BEGIN THE INPUT

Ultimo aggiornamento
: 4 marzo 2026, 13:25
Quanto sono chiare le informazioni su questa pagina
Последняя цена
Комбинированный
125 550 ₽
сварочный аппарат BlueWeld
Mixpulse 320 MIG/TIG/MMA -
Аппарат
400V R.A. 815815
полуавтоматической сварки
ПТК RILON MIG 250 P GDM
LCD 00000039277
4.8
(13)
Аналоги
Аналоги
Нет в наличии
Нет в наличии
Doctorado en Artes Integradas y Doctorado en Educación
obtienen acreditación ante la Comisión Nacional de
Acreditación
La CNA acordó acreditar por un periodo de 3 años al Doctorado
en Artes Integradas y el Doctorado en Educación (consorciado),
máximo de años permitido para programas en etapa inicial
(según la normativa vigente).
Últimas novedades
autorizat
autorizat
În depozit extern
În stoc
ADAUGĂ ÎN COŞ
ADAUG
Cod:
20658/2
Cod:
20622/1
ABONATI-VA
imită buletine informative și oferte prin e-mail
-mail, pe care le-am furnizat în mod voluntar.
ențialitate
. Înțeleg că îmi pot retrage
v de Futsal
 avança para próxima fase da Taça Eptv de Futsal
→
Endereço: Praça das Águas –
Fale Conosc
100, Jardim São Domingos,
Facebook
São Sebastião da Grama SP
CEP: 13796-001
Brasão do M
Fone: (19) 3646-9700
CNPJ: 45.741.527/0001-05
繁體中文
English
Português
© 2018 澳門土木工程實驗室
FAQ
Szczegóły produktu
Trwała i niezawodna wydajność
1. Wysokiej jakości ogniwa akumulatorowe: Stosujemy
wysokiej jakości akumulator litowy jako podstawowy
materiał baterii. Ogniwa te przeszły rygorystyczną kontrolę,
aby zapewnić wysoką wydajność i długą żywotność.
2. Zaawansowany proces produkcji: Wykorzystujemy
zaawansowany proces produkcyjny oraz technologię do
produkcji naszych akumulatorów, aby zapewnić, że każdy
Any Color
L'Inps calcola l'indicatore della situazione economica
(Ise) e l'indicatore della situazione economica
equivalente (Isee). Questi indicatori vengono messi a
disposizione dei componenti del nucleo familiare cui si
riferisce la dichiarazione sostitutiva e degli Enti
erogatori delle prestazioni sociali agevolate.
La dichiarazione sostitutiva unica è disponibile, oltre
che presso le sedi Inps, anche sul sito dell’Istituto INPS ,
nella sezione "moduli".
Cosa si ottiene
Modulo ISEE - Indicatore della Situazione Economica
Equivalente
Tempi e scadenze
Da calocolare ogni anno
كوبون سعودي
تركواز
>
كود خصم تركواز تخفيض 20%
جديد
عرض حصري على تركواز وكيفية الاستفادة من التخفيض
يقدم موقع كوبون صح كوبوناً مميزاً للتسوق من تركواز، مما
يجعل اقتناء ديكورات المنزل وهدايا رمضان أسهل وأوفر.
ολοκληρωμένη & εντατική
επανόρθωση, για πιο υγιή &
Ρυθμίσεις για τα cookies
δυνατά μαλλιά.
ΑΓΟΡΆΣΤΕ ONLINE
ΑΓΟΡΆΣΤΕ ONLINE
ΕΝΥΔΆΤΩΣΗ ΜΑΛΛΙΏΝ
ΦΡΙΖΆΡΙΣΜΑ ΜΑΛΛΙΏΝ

END THE INPUT

ASSIGNED TASK: Pull out every line of text from all of the data above and reproduce each one word for word, in its original order.

EXERCISE RESULT:
Ultimo aggiornamento
: 4 marzo 2026, 13:25
Quanto sono chiare le informazioni su questa pagina
Последняя цена
Комбинированный
125 550 ₽
сварочный аппарат BlueWeld
Mixpulse 320 MIG/TIG/MMA -
Аппарат
400V R.A. 815815
полуавтоматической сварки
ПТК RILON MIG 250 P GDM
LCD 00000039277
4.8
(13)
Аналоги
Аналоги
Нет в наличии
Нет в наличии
Doctorado en Artes Integradas y Doctorado en Educación
obtienen acreditación ante la Comisión Nacional de
Acreditación
La CNA acordó acreditar por un periodo de 3 años al Doctorado
en Artes Integradas y el Doctorado en Educación (consorciado),
máximo de años permitido para programas en etapa inicial
(según la normativa vigente).
Últimas novedades
autorizat
autorizat
În depozit extern
În stoc
ADAUGĂ ÎN COŞ
ADAUG
Cod:
20658/2
Cod:
20622/1
ABONATI-VA
imită buletine informative și oferte prin e-mail
-mail, pe care le-am furnizat în mod voluntar.
ențialitate
. Înțeleg că îmi pot retrage
v de Futsal
 avança para próxima fase da Taça Eptv de Futsal
→
Endereço: Praça das Águas –
Fale Conosc
100, Jardim São Domingos,
Facebook
São Sebastião da Grama SP
CEP: 13796-001
Brasão do M
Fone: (19) 3646-9700
CNPJ: 45.741.527/0001-05
繁體中文
English
Português
© 2018 澳門土木工程實驗室
FAQ
Szczegóły produktu
Trwała i niezawodna wydajność
1. Wysokiej jakości ogniwa akumulatorowe: Stosujemy
wysokiej jakości akumulator litowy jako podstawowy
materiał baterii. Ogniwa te przeszły rygorystyczną kontrolę,
aby zapewnić wysoką wydajność i długą żywotność.
2. Zaawansowany proces produkcji: Wykorzystujemy
zaawansowany proces produkcyjny oraz technologię do
produkcji naszych akumulatorów, aby zapewnić, że każdy
Any Color
L'Inps calcola l'indicatore della situazione economica
(Ise) e l'indicatore della situazione economica
equivalente (Isee). Questi indicatori vengono messi a
disposizione dei componenti del nucleo familiare cui si
riferisce la dichiarazione sostitutiva e degli Enti
erogatori delle prestazioni sociali agevolate.
La dichiarazione sostitutiva unica è disponibile, oltre
che presso le sedi Inps, anche sul sito dell’Istituto INPS ,
nella sezione "moduli".
Cosa si ottiene
Modulo ISEE - Indicatore della Situazione Economica
Equivalente
Tempi e scadenze
Da calocolare ogni anno
كوبون سعودي
تركواز
>
كود خصم تركواز تخفيض 20%
جديد
عرض حصري على تركواز وكيفية الاستفادة من التخفيض
يقدم موقع كوبون صح كوبوناً مميزاً للتسوق من تركواز، مما
يجعل اقتناء ديكورات المنزل وهدايا رمضان أسهل وأوفر.
ολοκληρωμένη & εντατική
επανόρθωση, για πιο υγιή &
Ρυθμίσεις για τα cookies
δυνατά μαλλιά.
ΑΓΟΡΆΣΤΕ ONLINE
ΑΓΟΡΆΣΤΕ ONLINE
ΕΝΥΔΆΤΩΣΗ ΜΑΛΛΙΏΝ
ΦΡΙΖΆΡΙΣΜΑ ΜΑΛΛΙΏΝ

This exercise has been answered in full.